Like a clump of rock in a nascent solar system, anomalous facts accreted around Aussie Bloke’s theory: Many nations had put their battle-ready navies out to sea for exercises in time for the impact dates (probably true); the Federal Reserve and European Central Bank had increased the money supply as if to ease recovery in the wake of a crisis (partially true); and rocks already had fallen from the sky in Washington state (probably true, but irrelevant).
By June, the whole story—the comets, the navies, the central bankers, and the meteor— had accumulated unavoidably in certain corners of the internet. People had emailed the link to friends for purely aesthetic reasons. The posts were Web Paranoid Verité, shot, chopped and scored by a master.
"I am over 60 years old. I have seen it come and seen it go. I watched the computer age being born. I have seen and heard every type of doom and gloom scenario you could imagine. All my life I have watched the skies and believe me…I know when something is NOT right with…the universe in general. For years now…longer than most of you have been alive…I have seen the indoctrination of doom spread across mankind’s face. People are not what they used to be and things have changed a lot. AND NOW…after many years of planning and indoctrination…what they were subconsciously preparing us for is at our very doorstep. You see…I cannot blame the powers that be for covering up what they know…and they know a hell of a lot.…I used to work for them. Crying wolf always works. Spread ‘false’ alarm and when nothing happens…then everyone sleeps once more…only they will be much harder to awaken NEXT time. NOW…the wolf is here…and we all sleep."
That comes early in the Bloke’s narrative, after he’d spent weeks trying to get his fellow posters to take seriously his claims that something very big and very bad was about to happen. It’s that appeal to a seething, widely-distributed paranoia, couched in the most general terms that made the story so appealing. The internet spawns subcultures-within-subcultures, and each of the myriad subdivisions of the Paranoid division had its own take: That it was government disinformation designed to sow panic. That it represented the fulfillment of the ancient Sumerian prophecy surrounding Nibiru, or Planet X, the Earth’s evil sibling and bringer of civilization. That it confirmed a theory about a purported gap in evidence regarding the formation of the Moon. That it was a hoax, a culture jam worthy of net-art activist-pranksters Rtmark.com.
The Christian-millennial right-wingers who frequent Bushcountry.org likely saw it as a portent of the End Times. But lefties who were exposed to the meme felt a resonance, as well: When the Administration stands accused of repeating untruths like a CD stuck and looping, it’s hard not to respond to appeals like the Bloke’s.
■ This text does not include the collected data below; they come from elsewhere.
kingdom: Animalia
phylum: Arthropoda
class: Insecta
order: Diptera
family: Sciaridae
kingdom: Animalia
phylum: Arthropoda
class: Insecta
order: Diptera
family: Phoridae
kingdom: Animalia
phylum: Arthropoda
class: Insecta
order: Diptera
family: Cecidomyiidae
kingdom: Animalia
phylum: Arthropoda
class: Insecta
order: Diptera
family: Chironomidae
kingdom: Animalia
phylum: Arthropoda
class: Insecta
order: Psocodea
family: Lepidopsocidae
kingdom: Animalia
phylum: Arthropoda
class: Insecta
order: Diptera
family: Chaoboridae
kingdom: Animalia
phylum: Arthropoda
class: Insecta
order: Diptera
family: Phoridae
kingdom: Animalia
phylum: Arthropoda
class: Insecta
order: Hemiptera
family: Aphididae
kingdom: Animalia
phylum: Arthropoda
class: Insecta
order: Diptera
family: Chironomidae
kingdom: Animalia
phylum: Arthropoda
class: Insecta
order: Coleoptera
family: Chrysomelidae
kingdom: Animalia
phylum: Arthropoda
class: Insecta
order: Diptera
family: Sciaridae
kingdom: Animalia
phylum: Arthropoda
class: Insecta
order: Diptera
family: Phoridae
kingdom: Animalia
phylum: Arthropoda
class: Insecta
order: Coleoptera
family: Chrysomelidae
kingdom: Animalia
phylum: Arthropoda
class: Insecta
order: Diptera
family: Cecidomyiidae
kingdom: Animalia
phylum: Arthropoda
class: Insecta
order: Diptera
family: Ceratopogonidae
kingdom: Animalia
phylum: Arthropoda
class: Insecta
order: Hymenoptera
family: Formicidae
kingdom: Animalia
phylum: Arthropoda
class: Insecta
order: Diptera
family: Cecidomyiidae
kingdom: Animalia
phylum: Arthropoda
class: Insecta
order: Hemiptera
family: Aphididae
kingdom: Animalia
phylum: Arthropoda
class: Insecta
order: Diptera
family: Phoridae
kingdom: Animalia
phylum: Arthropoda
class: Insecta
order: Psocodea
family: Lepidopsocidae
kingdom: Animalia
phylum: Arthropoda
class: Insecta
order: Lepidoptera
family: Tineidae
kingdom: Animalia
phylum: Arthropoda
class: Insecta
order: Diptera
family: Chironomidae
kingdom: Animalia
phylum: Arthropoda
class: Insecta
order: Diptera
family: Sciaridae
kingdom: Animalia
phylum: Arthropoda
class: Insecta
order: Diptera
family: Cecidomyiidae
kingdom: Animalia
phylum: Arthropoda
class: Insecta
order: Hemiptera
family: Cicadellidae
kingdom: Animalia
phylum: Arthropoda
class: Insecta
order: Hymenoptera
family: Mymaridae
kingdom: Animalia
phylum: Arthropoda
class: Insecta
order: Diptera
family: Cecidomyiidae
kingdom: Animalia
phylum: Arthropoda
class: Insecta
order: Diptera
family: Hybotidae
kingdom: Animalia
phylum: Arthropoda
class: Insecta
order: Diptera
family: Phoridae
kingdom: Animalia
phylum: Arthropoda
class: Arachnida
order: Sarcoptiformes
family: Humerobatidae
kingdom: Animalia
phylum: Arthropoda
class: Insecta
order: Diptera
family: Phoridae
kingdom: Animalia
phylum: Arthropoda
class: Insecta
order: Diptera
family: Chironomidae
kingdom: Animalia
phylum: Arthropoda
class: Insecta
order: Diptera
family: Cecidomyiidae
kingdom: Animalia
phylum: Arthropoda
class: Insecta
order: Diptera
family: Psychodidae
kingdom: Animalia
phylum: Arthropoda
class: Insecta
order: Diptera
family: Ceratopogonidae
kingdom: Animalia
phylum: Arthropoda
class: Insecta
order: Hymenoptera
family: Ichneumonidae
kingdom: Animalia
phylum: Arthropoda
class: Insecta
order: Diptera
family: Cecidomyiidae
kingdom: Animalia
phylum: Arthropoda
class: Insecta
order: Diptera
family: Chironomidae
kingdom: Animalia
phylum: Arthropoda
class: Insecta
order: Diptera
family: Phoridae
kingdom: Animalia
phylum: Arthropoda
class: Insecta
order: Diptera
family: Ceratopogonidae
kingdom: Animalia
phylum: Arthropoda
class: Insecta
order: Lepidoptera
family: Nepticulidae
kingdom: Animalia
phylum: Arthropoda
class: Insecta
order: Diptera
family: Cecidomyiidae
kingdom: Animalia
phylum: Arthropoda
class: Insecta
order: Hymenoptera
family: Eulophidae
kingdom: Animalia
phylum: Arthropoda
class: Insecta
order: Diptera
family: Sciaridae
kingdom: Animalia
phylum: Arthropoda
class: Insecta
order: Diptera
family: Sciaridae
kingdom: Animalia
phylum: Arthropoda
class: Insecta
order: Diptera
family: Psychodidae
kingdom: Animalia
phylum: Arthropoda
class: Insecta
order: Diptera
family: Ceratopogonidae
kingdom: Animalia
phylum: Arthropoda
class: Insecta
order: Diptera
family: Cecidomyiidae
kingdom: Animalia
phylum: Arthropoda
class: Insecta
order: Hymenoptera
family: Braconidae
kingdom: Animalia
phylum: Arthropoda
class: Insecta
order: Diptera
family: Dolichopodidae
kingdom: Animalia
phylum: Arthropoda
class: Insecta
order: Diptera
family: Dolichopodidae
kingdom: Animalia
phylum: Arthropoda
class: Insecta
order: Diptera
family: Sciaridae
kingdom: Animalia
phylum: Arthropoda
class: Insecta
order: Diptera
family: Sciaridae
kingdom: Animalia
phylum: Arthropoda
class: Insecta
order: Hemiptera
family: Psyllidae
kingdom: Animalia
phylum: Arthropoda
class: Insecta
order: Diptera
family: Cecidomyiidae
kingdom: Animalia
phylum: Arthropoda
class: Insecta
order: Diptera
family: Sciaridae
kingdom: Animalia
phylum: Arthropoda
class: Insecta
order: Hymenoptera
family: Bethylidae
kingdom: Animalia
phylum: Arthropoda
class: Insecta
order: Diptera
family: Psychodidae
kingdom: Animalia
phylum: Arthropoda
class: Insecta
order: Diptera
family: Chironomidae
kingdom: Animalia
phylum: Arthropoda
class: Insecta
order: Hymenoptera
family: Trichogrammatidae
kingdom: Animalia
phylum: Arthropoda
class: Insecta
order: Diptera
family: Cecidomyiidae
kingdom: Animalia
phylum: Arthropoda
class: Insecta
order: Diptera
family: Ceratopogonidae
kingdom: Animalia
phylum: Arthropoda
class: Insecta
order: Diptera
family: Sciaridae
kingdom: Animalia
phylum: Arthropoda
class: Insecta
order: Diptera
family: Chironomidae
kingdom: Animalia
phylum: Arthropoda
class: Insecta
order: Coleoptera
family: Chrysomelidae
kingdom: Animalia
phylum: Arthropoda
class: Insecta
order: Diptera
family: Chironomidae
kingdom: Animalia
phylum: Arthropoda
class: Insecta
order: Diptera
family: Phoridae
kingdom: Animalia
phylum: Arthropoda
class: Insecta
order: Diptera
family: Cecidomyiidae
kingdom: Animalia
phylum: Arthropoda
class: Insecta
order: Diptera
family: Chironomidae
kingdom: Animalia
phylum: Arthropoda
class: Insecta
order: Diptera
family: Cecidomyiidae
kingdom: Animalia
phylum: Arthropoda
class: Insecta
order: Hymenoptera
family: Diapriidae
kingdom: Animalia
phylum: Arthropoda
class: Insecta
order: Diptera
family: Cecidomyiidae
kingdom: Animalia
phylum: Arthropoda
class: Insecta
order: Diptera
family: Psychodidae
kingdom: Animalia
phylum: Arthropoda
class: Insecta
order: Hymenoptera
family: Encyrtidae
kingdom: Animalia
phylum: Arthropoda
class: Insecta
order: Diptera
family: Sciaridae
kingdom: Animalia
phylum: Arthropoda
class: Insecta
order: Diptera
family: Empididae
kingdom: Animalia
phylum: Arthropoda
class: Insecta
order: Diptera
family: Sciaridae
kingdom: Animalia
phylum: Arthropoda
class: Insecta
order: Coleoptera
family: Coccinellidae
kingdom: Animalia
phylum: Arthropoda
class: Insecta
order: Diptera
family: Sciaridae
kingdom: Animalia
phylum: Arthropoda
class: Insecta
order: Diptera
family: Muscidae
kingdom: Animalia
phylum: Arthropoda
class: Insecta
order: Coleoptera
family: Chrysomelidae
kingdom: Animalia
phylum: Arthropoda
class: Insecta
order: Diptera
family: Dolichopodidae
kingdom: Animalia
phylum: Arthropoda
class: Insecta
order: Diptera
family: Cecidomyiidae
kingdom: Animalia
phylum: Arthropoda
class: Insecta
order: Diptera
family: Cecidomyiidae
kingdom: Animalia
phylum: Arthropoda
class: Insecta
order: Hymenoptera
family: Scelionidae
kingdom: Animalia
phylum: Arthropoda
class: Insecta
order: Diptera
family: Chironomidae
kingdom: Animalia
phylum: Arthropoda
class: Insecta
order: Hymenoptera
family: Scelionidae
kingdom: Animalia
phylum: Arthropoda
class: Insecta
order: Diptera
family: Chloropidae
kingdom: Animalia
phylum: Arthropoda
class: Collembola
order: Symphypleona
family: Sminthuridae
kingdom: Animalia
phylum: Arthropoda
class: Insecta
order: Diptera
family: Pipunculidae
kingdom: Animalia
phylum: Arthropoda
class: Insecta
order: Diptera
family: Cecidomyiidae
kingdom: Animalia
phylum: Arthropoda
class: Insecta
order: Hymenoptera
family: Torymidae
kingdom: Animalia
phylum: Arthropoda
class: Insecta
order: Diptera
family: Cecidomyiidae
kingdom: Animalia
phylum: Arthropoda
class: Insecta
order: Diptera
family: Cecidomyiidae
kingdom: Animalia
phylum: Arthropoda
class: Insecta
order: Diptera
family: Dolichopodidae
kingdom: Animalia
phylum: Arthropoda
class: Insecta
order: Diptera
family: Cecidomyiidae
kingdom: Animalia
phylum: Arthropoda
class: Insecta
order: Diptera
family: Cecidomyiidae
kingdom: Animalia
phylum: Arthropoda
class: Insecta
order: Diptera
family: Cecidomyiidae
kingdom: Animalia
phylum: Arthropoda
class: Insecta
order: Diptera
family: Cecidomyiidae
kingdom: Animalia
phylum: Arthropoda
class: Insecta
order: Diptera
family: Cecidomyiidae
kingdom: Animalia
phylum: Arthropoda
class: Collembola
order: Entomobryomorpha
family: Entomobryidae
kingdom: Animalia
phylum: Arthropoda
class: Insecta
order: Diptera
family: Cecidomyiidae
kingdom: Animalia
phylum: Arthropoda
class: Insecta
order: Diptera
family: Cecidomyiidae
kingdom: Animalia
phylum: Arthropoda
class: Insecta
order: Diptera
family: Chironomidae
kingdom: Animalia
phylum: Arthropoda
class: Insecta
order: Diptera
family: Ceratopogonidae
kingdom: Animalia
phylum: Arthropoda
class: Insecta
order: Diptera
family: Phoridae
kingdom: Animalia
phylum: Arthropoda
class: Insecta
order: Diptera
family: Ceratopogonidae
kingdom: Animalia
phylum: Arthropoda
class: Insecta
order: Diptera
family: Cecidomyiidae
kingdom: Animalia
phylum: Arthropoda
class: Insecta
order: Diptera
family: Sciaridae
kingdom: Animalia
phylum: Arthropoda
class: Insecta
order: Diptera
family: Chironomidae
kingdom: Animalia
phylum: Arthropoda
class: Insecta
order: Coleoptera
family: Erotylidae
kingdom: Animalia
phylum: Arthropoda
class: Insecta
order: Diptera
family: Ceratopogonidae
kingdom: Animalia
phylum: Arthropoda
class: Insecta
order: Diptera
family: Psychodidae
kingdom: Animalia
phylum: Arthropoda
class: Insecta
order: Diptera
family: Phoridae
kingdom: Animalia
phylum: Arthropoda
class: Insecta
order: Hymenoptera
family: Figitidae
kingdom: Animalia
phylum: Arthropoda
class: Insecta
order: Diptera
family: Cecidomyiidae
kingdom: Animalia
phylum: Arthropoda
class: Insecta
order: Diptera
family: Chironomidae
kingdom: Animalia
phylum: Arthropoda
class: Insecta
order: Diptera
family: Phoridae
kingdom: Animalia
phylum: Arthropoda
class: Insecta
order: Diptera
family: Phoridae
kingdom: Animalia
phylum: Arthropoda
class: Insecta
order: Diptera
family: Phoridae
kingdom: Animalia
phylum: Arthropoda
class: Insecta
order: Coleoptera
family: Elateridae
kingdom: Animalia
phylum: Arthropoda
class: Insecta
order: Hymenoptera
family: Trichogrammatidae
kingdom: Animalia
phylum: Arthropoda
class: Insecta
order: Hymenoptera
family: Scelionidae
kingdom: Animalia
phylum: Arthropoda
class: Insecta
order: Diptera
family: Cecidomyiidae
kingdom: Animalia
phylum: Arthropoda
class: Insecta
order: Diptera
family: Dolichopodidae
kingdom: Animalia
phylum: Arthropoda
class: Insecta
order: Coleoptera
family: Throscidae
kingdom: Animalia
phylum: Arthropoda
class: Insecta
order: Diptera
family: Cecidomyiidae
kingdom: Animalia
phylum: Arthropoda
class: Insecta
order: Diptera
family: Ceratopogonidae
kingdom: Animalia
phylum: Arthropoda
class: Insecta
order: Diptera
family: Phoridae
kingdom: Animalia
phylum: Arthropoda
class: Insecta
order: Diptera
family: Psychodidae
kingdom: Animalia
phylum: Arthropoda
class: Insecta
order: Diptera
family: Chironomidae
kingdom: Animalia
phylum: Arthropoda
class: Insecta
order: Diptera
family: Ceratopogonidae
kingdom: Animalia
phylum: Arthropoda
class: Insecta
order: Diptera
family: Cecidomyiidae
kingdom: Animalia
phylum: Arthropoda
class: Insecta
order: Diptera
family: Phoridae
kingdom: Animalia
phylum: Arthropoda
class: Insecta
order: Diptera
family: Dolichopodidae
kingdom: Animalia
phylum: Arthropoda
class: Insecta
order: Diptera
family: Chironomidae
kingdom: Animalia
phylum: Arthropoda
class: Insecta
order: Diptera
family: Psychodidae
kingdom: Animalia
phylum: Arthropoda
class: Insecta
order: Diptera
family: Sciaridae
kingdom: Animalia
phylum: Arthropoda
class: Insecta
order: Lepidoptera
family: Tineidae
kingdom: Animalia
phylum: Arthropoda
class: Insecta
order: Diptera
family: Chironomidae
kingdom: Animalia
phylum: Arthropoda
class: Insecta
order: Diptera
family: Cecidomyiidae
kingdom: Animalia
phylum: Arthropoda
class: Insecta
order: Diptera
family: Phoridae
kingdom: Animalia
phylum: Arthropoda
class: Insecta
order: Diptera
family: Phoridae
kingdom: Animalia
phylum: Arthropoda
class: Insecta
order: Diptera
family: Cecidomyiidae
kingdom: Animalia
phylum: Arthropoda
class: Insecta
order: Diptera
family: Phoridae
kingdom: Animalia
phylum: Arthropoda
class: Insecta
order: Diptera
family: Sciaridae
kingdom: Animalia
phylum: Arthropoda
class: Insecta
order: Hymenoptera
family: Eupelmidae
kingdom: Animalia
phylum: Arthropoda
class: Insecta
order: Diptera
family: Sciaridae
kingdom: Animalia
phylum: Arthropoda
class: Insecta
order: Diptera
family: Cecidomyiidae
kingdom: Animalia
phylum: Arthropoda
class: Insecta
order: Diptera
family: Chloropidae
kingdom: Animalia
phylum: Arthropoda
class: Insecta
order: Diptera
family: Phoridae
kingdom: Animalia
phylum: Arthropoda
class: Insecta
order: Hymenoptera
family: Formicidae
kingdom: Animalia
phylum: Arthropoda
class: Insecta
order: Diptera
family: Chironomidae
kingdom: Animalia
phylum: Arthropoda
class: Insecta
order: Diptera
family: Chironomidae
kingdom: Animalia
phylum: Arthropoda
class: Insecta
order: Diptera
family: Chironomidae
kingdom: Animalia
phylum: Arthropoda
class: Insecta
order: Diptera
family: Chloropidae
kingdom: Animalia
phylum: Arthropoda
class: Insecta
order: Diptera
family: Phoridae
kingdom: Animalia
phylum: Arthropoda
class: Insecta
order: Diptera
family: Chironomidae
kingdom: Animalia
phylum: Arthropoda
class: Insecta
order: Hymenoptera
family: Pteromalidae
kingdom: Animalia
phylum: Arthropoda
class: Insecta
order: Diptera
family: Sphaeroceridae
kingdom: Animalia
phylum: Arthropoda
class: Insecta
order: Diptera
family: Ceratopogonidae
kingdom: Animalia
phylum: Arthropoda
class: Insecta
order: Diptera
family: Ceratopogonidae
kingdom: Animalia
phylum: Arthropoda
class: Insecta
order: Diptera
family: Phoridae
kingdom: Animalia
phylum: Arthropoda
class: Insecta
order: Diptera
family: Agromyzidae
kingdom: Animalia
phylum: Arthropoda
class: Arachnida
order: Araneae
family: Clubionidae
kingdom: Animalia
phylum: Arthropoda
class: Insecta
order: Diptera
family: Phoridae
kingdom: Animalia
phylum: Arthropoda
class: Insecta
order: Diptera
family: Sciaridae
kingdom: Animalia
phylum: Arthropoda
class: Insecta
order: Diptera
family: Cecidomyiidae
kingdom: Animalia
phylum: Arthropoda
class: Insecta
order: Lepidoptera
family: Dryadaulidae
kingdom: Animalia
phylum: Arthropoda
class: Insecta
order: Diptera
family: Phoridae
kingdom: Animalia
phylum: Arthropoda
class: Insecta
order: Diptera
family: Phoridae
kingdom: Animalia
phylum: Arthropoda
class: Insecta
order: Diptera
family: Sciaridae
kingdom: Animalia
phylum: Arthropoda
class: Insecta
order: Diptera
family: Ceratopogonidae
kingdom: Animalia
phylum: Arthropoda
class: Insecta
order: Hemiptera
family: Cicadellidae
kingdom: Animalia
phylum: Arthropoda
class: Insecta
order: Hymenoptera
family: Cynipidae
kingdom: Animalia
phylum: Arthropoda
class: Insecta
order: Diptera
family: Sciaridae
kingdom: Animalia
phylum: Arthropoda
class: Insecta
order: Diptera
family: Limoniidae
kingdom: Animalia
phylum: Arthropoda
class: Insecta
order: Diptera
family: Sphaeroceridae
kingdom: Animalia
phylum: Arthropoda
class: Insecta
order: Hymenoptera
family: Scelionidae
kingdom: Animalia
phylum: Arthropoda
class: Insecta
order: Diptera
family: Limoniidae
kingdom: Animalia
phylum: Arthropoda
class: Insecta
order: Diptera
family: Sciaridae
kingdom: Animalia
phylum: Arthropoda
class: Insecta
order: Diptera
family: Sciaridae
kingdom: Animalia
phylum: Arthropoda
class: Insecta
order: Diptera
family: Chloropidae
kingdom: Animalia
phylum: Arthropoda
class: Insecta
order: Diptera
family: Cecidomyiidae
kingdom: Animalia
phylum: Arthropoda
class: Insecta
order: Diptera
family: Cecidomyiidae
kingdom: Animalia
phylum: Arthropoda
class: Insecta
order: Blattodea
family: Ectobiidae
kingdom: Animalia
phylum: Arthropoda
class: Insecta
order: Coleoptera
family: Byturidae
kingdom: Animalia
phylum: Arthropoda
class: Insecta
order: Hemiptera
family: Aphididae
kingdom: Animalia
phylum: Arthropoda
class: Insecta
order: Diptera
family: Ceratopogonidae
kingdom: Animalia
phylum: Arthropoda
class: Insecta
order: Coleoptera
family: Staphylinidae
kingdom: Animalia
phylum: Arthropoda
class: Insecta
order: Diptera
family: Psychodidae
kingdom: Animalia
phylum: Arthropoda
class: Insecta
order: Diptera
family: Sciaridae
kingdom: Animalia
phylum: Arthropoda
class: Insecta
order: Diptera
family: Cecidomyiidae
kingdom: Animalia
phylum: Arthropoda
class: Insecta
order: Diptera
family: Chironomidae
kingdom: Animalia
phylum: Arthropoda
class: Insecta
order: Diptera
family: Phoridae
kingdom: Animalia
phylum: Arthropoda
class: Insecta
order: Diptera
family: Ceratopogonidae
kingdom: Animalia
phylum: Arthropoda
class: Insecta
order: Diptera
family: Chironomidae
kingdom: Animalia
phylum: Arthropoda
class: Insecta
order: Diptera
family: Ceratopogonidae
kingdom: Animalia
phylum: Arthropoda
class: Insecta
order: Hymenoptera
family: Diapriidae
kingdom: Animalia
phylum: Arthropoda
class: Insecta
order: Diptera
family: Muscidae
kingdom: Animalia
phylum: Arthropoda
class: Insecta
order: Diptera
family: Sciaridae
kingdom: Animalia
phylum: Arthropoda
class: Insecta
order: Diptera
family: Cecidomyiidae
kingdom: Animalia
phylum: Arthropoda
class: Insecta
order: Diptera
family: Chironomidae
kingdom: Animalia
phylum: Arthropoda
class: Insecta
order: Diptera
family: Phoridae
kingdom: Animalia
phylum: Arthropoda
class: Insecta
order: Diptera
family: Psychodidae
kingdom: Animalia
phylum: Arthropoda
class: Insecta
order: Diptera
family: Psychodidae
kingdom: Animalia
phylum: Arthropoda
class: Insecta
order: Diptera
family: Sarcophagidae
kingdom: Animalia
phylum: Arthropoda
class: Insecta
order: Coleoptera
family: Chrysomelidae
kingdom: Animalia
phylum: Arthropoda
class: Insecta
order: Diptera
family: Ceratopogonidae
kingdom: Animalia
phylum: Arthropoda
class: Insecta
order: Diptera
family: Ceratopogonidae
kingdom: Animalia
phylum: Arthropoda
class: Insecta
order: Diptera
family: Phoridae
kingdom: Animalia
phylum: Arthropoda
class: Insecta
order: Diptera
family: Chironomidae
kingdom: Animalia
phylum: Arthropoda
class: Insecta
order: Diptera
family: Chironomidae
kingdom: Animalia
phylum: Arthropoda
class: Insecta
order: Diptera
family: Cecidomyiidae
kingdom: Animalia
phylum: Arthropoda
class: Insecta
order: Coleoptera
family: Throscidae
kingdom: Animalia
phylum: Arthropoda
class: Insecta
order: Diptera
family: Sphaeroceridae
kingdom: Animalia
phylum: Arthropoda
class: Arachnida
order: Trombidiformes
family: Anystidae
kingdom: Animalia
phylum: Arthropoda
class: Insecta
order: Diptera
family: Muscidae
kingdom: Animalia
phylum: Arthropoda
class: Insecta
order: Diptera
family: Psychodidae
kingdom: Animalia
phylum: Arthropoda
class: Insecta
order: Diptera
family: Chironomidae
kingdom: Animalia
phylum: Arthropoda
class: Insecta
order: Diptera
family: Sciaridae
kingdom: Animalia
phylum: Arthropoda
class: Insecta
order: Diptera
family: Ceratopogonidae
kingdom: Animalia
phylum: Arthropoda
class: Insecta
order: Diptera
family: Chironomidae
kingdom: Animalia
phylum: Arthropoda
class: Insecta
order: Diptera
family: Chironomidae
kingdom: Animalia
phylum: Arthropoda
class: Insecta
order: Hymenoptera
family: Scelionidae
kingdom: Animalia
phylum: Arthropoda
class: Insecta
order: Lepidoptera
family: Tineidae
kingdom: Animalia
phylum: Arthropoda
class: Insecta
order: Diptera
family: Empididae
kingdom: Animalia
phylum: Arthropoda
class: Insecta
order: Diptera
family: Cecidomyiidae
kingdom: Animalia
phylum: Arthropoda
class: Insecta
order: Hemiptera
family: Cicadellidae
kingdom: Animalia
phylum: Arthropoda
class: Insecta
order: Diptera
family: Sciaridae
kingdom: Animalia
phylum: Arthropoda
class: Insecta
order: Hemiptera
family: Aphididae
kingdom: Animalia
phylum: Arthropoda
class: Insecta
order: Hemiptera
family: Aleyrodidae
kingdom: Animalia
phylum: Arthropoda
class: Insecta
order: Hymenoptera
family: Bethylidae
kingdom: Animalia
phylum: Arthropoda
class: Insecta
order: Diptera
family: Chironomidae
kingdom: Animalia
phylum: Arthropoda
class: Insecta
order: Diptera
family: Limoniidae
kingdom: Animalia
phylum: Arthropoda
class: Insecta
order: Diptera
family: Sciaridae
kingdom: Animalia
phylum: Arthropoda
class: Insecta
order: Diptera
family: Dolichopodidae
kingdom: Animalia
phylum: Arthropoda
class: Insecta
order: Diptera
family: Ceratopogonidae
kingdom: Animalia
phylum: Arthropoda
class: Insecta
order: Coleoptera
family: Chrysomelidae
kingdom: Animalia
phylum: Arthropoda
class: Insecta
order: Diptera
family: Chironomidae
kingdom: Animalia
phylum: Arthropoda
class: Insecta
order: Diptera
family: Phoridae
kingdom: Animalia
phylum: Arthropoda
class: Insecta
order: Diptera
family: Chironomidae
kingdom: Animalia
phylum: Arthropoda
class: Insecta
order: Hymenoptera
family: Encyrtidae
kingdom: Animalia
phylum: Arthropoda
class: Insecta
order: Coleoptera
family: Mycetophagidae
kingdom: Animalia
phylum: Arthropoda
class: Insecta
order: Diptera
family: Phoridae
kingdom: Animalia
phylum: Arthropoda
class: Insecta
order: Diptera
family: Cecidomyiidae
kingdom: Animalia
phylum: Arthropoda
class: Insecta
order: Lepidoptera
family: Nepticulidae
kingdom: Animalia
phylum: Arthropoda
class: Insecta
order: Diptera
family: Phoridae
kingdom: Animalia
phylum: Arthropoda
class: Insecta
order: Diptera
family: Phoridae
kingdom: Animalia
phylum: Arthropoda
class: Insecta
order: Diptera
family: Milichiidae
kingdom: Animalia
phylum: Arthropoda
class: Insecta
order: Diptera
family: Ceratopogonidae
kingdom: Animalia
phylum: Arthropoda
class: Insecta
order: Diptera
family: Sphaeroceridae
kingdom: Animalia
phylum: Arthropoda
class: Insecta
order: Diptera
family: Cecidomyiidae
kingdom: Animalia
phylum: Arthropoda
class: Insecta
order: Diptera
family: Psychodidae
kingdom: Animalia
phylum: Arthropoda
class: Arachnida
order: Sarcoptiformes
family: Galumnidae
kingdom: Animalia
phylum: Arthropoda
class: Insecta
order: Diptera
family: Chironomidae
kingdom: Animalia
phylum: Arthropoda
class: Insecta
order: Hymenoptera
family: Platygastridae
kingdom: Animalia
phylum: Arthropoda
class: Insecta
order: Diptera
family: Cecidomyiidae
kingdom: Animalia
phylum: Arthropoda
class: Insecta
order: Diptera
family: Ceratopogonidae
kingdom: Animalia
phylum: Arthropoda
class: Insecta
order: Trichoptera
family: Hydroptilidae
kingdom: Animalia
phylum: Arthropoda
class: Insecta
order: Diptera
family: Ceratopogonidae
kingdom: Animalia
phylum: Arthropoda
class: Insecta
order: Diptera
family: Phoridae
Regardless of politics, the aesthetic attraction of Aussie Bloke’s story stemmed from the overwhelming implications of asking: What if it’s true?
This Crackpot Theory proved so powerful that it made its way into the penumbra of the mainstream: Watchers of the financial markets stumbled upon it when they tried to explain the swelling money supply. Connoisseurs of conspiracy theories flocked to it for its immediacy.
Towards the end, Aussie Bloke "outed" himself as Dr. Grant Gartrell, a retired Australian astronomer who’d published on comets. Turns out the real Gartrell is now a blueberry farmer and spelunker who’d been down in caves when the whole thing unfolded, according to a story on Rupert Murdoch’s news.com.au. Then someone claiming to have posted the original stories went online to claim he or she had set up the hoax as an object lesson. And then—maybe—retracted that claim of responsibility, possibly because the real Gartrell might have recourse to sue for defamation.
Naturally, a lot of paranoids believed neither the "real" Dr. Gartrell, nor the first retraction. Each Subbacultcha had its own take on which part of the story was disinformation. Each one looked at the sky in a poetic kind of way. But none of them could have been too surprised that rocks didn’t fall from the sky. After all, Andy Kaufman didn’t make good on his promise to return exactly ten years after his death on the 16th of May, either.